Source: Euronews
Wednesday 5 February 2025 09:46:31
The US President said he wouldn't rule out deploying US troops to support reconstruction of Gaza after permanently resettling displaced Palestinians outside the war-torn territory.
President Donald Trump says he wants the United States to take ownership of the Gaza Strip and redevelop it after resettling Palestinian people in other countries.
The president did not immediately offer details on how the US would manage the site and what it would do with it.
“The US will take over the Gaza Strip, and we will do a job with it too. We’ll own it and be responsible for dismantling all of the dangerous unexploded bombs and other weapons on the site,” Trump told reporters at a joint news conference with Israeli Prime Minister, Benjamin Netanyahu.
He said the US would work to economically develop the area after cleaning out the destroyed buildings.
Trump made the comments following his meeting with Israeli Prime Minister Benjamin Netanyahu at the White House, where the two leaders are discussed the fragile ceasefire and hostage deal in Israeli-Hamas conflict.
“I don’t think people should be going back," Trump said. “You can’t live in Gaza right now. I think we need another location. I think it should be a location that’s going to make people happy."
Trump's comments came as he and top advisers made the case that a three-to-five-year timeline for reconstruction of the war-torn territory, as laid out in a temporary truce agreement, is not viable.
“You look over the decades, it’s all death in Gaza,” Trump added. "This has been happening for years.

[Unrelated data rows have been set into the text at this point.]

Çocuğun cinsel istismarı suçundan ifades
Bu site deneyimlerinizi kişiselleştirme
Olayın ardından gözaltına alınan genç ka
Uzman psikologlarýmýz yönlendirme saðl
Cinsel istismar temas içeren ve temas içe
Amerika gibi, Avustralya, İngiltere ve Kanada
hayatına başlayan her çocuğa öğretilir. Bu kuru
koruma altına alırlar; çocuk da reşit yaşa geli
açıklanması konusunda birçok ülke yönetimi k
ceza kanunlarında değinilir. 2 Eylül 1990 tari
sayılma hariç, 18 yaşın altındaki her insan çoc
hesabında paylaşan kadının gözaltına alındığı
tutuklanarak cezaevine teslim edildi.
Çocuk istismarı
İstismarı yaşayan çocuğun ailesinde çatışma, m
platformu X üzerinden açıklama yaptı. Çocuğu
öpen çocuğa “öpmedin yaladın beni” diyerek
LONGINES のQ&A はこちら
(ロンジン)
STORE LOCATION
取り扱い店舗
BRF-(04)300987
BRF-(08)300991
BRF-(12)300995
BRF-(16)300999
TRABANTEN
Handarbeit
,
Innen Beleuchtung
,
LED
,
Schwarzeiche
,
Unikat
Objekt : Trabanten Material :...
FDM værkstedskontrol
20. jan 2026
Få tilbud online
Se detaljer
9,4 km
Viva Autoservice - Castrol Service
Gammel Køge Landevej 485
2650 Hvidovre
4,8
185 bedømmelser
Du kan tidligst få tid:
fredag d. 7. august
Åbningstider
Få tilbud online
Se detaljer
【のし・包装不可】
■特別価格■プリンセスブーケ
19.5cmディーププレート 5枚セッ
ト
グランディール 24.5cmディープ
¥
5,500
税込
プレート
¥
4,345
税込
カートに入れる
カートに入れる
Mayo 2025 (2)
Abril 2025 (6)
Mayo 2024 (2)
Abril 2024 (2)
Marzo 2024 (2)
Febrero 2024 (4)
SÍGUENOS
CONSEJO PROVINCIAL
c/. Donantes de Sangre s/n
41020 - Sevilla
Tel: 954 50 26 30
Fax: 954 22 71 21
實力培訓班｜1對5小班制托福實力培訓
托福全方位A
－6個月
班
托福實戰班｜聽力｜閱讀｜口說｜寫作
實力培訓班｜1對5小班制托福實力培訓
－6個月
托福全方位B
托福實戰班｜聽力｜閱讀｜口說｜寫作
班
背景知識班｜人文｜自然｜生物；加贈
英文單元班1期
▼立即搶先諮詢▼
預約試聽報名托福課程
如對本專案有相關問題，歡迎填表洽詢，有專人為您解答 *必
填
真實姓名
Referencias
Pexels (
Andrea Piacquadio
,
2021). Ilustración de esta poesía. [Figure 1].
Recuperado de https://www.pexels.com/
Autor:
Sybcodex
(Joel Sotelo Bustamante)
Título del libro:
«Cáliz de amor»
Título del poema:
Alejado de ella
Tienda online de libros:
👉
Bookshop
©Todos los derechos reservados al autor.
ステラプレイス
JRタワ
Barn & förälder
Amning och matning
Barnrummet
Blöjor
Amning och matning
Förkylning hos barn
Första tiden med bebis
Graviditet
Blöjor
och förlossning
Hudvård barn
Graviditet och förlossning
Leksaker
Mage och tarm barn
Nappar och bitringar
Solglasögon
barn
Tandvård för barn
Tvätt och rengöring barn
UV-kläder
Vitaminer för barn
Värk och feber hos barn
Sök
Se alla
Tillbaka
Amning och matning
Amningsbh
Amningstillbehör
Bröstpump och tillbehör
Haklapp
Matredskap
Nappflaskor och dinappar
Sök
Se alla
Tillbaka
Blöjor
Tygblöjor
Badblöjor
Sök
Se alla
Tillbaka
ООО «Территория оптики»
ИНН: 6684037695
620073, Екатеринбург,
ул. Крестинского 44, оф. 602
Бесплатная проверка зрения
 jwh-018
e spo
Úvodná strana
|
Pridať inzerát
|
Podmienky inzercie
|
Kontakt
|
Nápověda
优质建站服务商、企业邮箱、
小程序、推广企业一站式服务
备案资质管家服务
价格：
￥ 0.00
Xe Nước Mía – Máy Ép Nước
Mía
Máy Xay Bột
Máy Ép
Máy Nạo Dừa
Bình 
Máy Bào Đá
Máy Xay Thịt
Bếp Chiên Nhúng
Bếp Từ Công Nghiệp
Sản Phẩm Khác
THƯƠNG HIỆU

It’s all death. If we can get a beautiful area to resettle people, permanently, in nice homes where they can be happy and not be shot and not be killed and not be knifed to death like what’s happening in Gaza.”
Egypt and Jordan, as well as other Arab nations, have flatly rejected calls by Trump to relocate the territory's 2.3 million Palestinians during post-war rebuilding of the territory.
But senior administration officials continue to press the case for relocation of Palestinians on humanitarian grounds.
“To me, it is unfair to explain to Palestinians that they might be back in five years,” Trump’s Mideast envoy, Steve Witkoff, told reporters. “That’s just preposterous.”
The White House's focus on reconstruction comes as the nascent truce between Israel and Hamas hangs in the balance.